A T1-weighted axial MRI without intravenous contrast. This image demonstrates a hemorrhagic multicentric tumor (glioblastoma multiforme [GBM]) in the right temporal lobe. Effacement of the ventricular system is present on the right, and mild impingement of the right medial temporal lobe can be observed on the midbrain.
A T1-weighted axial MRI with intravenous contrast. Heterogenous enhancement of the lesion is present within the right temporal lobe. The hypointensity circumscribed within the enhancement is suggestive of necrosis. This radiologic appearance is typical of a multicentric glioblastoma multiforme (GBM).

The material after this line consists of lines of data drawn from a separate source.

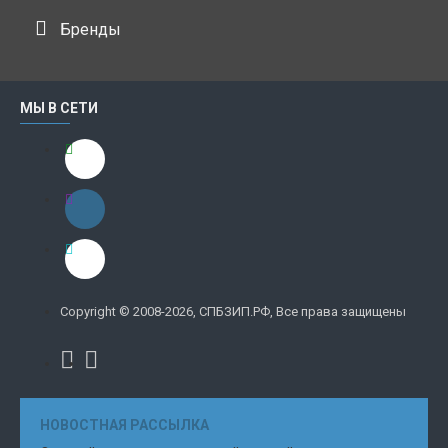
Бренды
МЫ В СЕТИ
Copyright © 2008-2026, СПБЗИП.РФ, Все права защищены
НОВОСТНАЯ РАССЫЛКА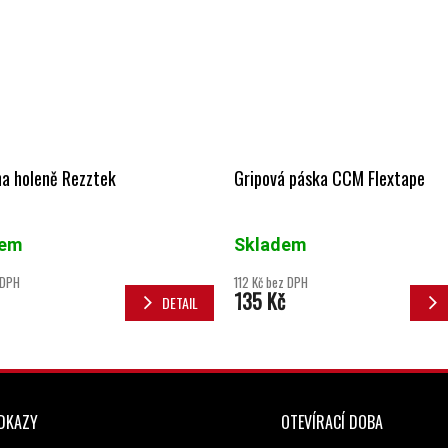
na holeně Rezztek
Gripová páska CCM Flextape
dem
Skladem
 DPH
112 Kč bez DPH
135 Kč
DETAIL
ODKAZY
OTEVÍRACÍ DOBA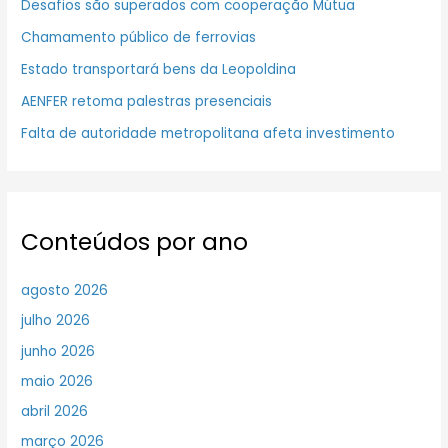
Desafios são superados com cooperação Mútua
Chamamento público de ferrovias
Estado transportará bens da Leopoldina
AENFER retoma palestras presenciais
Falta de autoridade metropolitana afeta investimento
Conteúdos por ano
agosto 2026
julho 2026
junho 2026
maio 2026
abril 2026
março 2026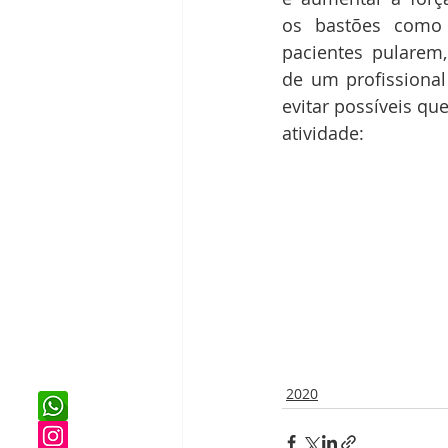
os bastões como 
pacientes pularem,
de um profissional
evitar possíveis qu
atividade:
2020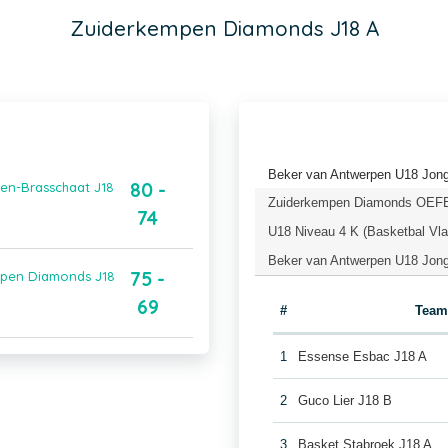
Zuiderkempen Diamonds J18 A
Beker van Antwerpen U18 Jong
80 -
en-Brasschaat J18
Zuiderkempen Diamonds OEFEN
74
U18 Niveau 4 K (Basketbal Vl
Beker van Antwerpen U18 Jong
75 -
mpen Diamonds J18
69
#
Team
1
Essense Esbac J18 A
2
Guco Lier J18 B
3
Basket Stabroek J18 A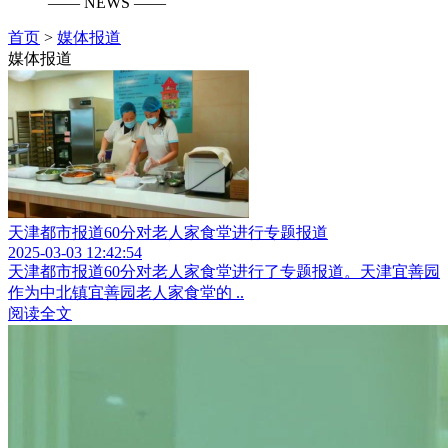
—— NEWS ——
首页
>
媒体报道
媒体报道
天津都市报道60分对老人家食堂进行专题报道
2025-03-03 12:42:54
天津都市报道60分对老人家食堂进行了专题报道。天津宜善园
作为中北镇宜善园老人家食堂的 ..
阅读全文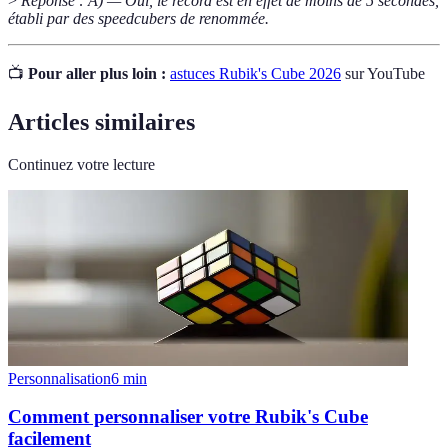
>
Réponse : A) — Oui, le record est en effet de moins de 5 secondes,
établi par des speedcubers de renommée.
📺
Pour aller plus loin :
astuces Rubik's Cube 2026
sur YouTube
Articles similaires
Continuez votre lecture
Personnalisation
6
min
Comment personnaliser votre Rubik's Cube
facilement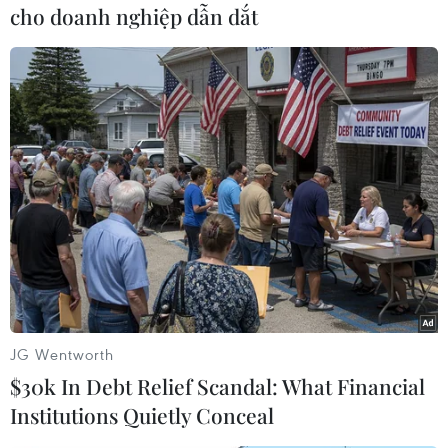
400km về phía Bắc, đã nằm dưới sự kiểm soát
cho doanh nghiệp dẫn dắt
của IS kể từ tháng 6-2014.
Các lực lượng Iraq đã mở chiến dịch quân sự
quy mô lớn từ tháng 10/2016 nhằm giành lại
quyền kiểm soát thành phố Mosul và đến tháng
1/2017 đã kiểm soát được khu vực phía Đông
thành phố.
Với sự hỗ trợ của liên minh do Mỹ đứng đầu,
nhiều tháng qua, các lực lượng Iraq đã tăng
cường tấn công nhằm giành lại Thành Cổ ở phía
Tây Mosul./.
JG Wentworth
(TTXVN/Vietnam+)
$30k In Debt Relief Scandal: What Financial
Institutions Quietly Conceal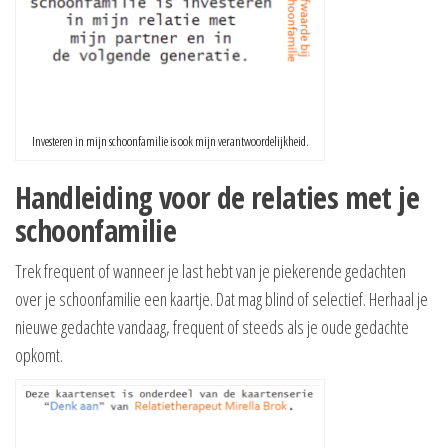
Investeren in mijn schoonfamilie is ook mijn verantwoordelijkheid.
Handleiding voor de relaties met je
schoonfamilie
Trek frequent of wanneer je last hebt van je piekerende gedachten
over je schoonfamilie een kaartje. Dat mag blind of selectief. Herhaal je
nieuwe gedachte vandaag, frequent of steeds als je oude gedachte
opkomt.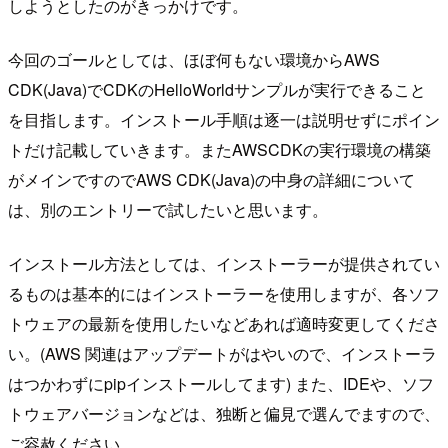
しようとしたのがきっかけです。
今回のゴールとしては、ほぼ何もない環境からAWS
CDK(Java)でCDKのHelloWorldサンプルが実行できること
を目指します。インストール手順は逐一は説明せずにポイン
トだけ記載していきます。またAWSCDKの実行環境の構築
がメインですのでAWS CDK(Java)の中身の詳細について
は、別のエントリーで試したいと思います。
インストール方法としては、インストーラーが提供されてい
るものは基本的にはインストーラーを使用しますが、各ソフ
トウェアの最新を使用したいなどあれば適時変更してくださ
い。(AWS 関連はアップデートがはやいので、インストーラ
はつかわずにpipインストールしてます) また、IDEや、ソフ
トウェアバージョンなどは、独断と偏見で選んでますので、
ご容赦ください。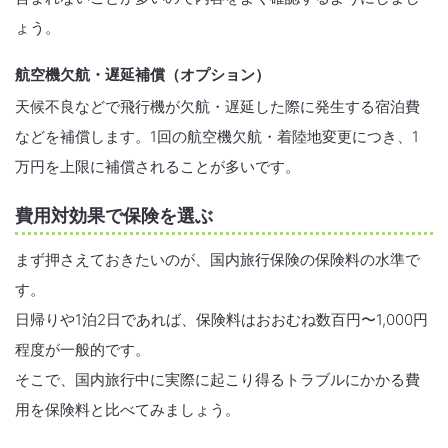
ょう。
航空機欠航・遅延補償（オプション）
天候不良などで飛行機が欠航・遅延した際に発生する宿泊費
などを補償します。1回の航空機欠航・着陸地変更につき、1
万円を上限に補償されることが多いです。
費用対効果で保険を選ぶ
まず押さえておきたいのが、国内旅行保険の保険料の水準で
す。
日帰りや1泊2日であれば、保険料はおおむね数百円〜1,000円
程度が一般的です。
そこで、国内旅行中に実際に起こり得るトラブルにかかる費
用を保険料と比べてみましょう。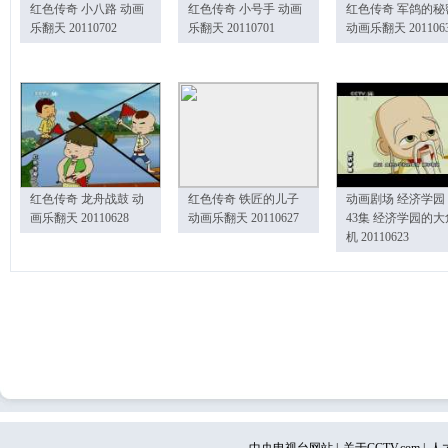
红色传奇 小八路 动画
红色传奇 小号手 动画
红色传奇 军鸽的秘
乐翻天 20110702
乐翻天 20110701
动画乐翻天 201106
红色传奇 龙舟战鼓 动
红色传奇 铁匠的儿子
动画剧场 经济学园
画乐翻天 20110628
动画乐翻天 20110627
43集 经济学园的大
机 20110623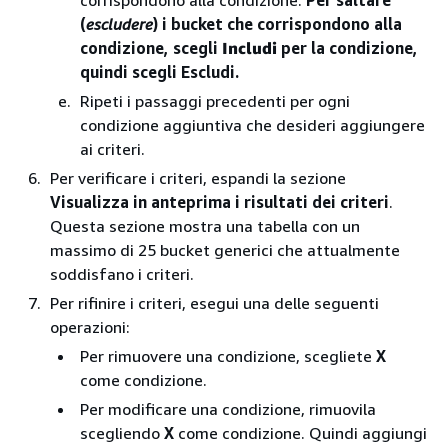
corrispondono alla condizione.
Per saltare
(
escludere
) i bucket che corrispondono alla
condizione, scegli
Includi
per la condizione,
quindi scegli Escludi.
Ripeti i passaggi precedenti per ogni
condizione aggiuntiva che desideri aggiungere
ai criteri.
Per verificare i criteri, espandi la sezione
Visualizza in anteprima i risultati dei criteri
.
Questa sezione mostra una tabella con un
massimo di 25 bucket generici che attualmente
soddisfano i criteri.
Per rifinire i criteri, esegui una delle seguenti
operazioni:
Per rimuovere una condizione, scegliete
X
come condizione.
Per modificare una condizione, rimuovila
scegliendo
X
come condizione. Quindi aggiungi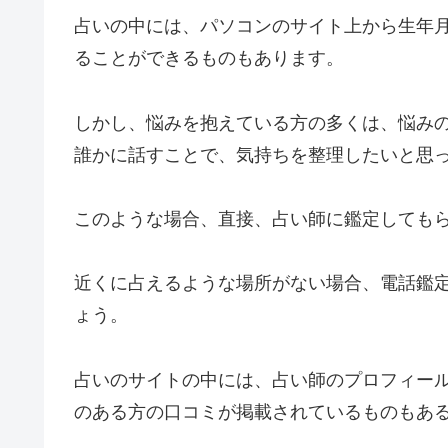
占いの中には、パソコンのサイト上から生年
ることができるものもあります。
しかし、悩みを抱えている方の多くは、悩み
誰かに話すことで、気持ちを整理したいと思
このような場合、直接、占い師に鑑定しても
近くに占えるような場所がない場合、電話鑑
ょう。
占いのサイトの中には、占い師のプロフィー
のある方の口コミが掲載されているものもあ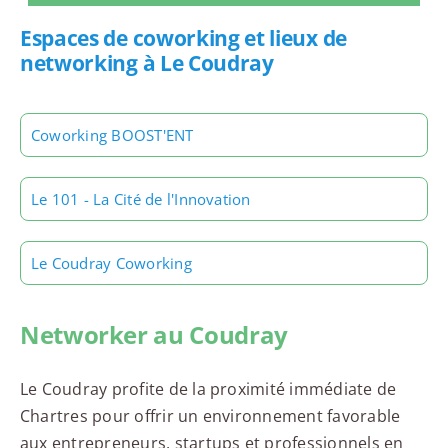
Espaces de coworking et lieux de
networking à Le Coudray
Coworking BOOST'ENT
Le 101 - La Cité de l'Innovation
Le Coudray Coworking
Networker au Coudray
Le Coudray profite de la proximité immédiate de
Chartres pour offrir un environnement favorable
aux entrepreneurs, startups et professionnels en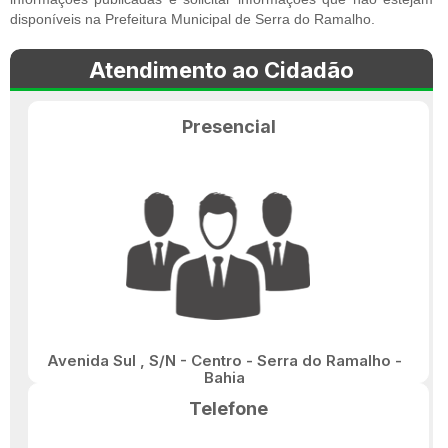
disponíveis na Prefeitura Municipal de Serra do Ramalho.
Atendimento ao Cidadão
Presencial
Avenida Sul , S/N - Centro - Serra do Ramalho -
Bahia
Telefone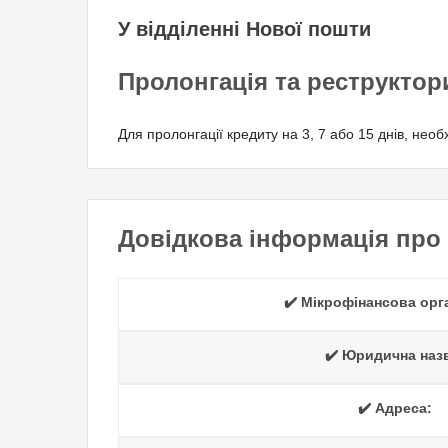
У відділенні Нової пошти
Пролонгація та реструктор
Для пролонгації кредиту на 3, 7 або 15 днів, нео
Довідкова інформація пр
✔️ Мікрофінансова орга
✔️ Юридична наз
✔️ Адреса: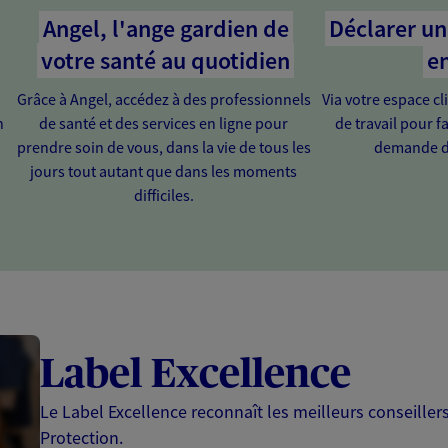
Angel, l'ange gardien de
Déclarer un 
votre santé au quotidien
en
Grâce à Angel, accédez à des professionnels
Via votre espace cl
n
de santé et des services en ligne pour
de travail pour fa
prendre soin de vous, dans la vie de tous les
demande d
jours tout autant que dans les moments
difficiles.
Label Excellence
Le Label Excellence reconnaît les meilleurs conseille
Protection.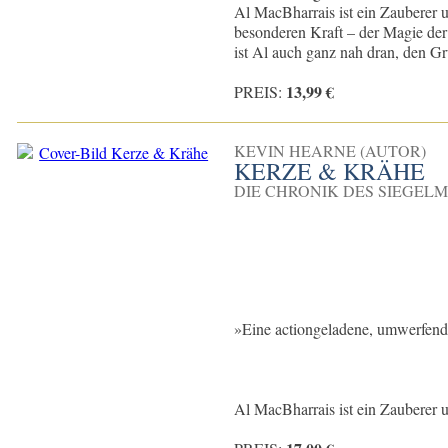
Al MacBharrais ist ein Zauberer u
besonderen Kraft – der Magie der 
ist Al auch ganz nah dran, den Gru
13,99 €
PREIS:
KEVIN HEARNE (AUTOR)
KERZE & KRÄHE
DIE CHRONIK DES SIEGELM
»Eine actiongeladene, umwerfend
Al MacBharrais ist ein Zauberer u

A T1-weighted coronal MRI with intravenous contrast. This image demonstrates the lesion (glioblastoma multiforme [GBM]) within the medial temporal lobe and the stereotypical pattern of contrast enhancement.
A T1-weighted sagittal MRI with intravenous contrast in a patient with glioblastoma multiforme (GBM).
A T2-weighted axial MRI. The tumor (glioblastoma multiforme [GBM]) and surrounding white matter within the right temporal lobe show increased signal intensity compared to a healthy brain, suggesting extensive tumorigenic edema.
A fluid-attenuated inversion recovery (FLAIR) axial MRI. This image is similar to the T2-weighted image and demonstrates extensive edema in a patient with glioblastoma multiforme (GBM).
Histopathologic slide demonstrating a glioblastoma multiforme (GBM).
Magnetic resonance (MR) spectroscopy is representative of a glioblastoma multiforme (GBM).